- **TASK DETAILS**
Extract every line from the entries below that contains the word "Ecully", matching its capitalization exactly.

- **RECORDS**
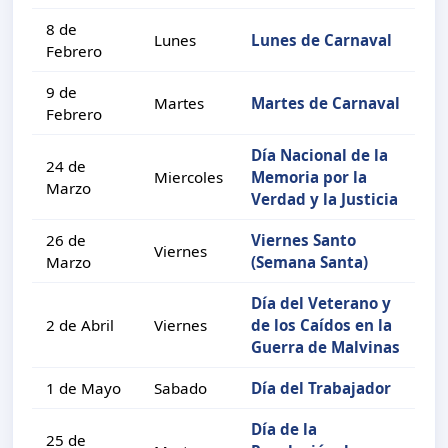
8 de
Lunes
Lunes de Carnaval
Febrero
9 de
Martes
Martes de Carnaval
Febrero
Día Nacional de la
24 de
Miercoles
Memoria por la
Marzo
Verdad y la Justicia
26 de
Viernes Santo
Viernes
Marzo
(Semana Santa)
Día del Veterano y
2 de Abril
Viernes
de los Caídos en la
Guerra de Malvinas
1 de Mayo
Sabado
Día del Trabajador
Día de la
25 de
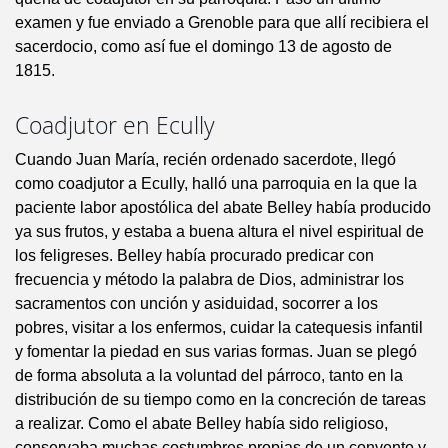
examen y fue enviado a Grenoble para que allí recibiera el
sacerdocio, como así fue el domingo 13 de agosto de
1815.
Coadjutor en Ecully
Cuando Juan María, recién ordenado sacerdote, llegó
como coadjutor a Ecully, halló una parroquia en la que la
paciente labor apostólica del abate Belley había producido
ya sus frutos, y estaba a buena altura el nivel espiritual de
los feligreses. Belley había procurado predicar con
frecuencia y método la palabra de Dios, administrar los
sacramentos con unción y asiduidad, socorrer a los
pobres, visitar a los enfermos, cuidar la catequesis infantil
y fomentar la piedad en sus varias formas. Juan se plegó
de forma absoluta a la voluntad del párroco, tanto en la
distribución de su tiempo como en la concreción de tareas
a realizar. Como el abate Belley había sido religioso,
conservaba muchas costumbres propias de un convento y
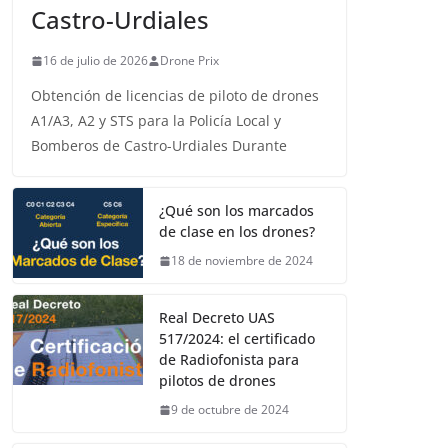
Castro-Urdiales
16 de julio de 2026
Drone Prix
Obtención de licencias de piloto de drones
A1/A3, A2 y STS para la Policía Local y
Bomberos de Castro-Urdiales Durante
¿Qué son los marcados
de clase en los drones?
18 de noviembre de 2024
Real Decreto UAS
517/2024: el certificado
de Radiofonista para
pilotos de drones
9 de octubre de 2024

- **EXPECTED ANSWER**
Coadjutor en Ecully
como coadjutor a Ecully, halló una parroquia en la que la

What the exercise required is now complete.